Would you retype the listing below word for word, without any of its pictures?

Material provided
============================================================

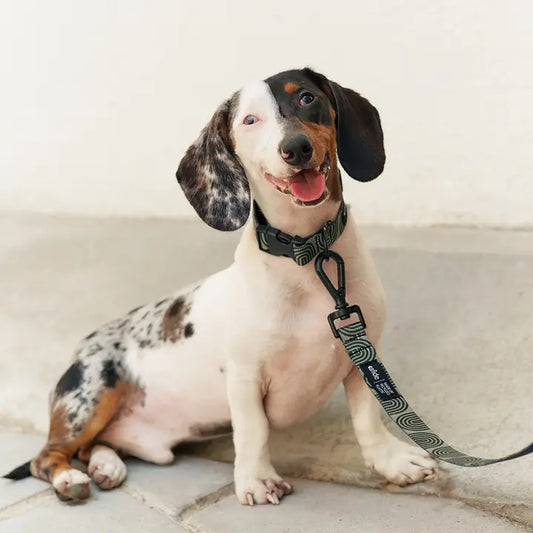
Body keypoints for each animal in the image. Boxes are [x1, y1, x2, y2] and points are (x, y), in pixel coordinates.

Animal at [5, 67, 436, 502]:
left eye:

============================================================

Answer space
Body keypoints for each animal in the image. Boxes are [x1, y1, x2, y2] and points are (x, y), in pixel coordinates.

Animal at [5, 67, 436, 502]:
left eye:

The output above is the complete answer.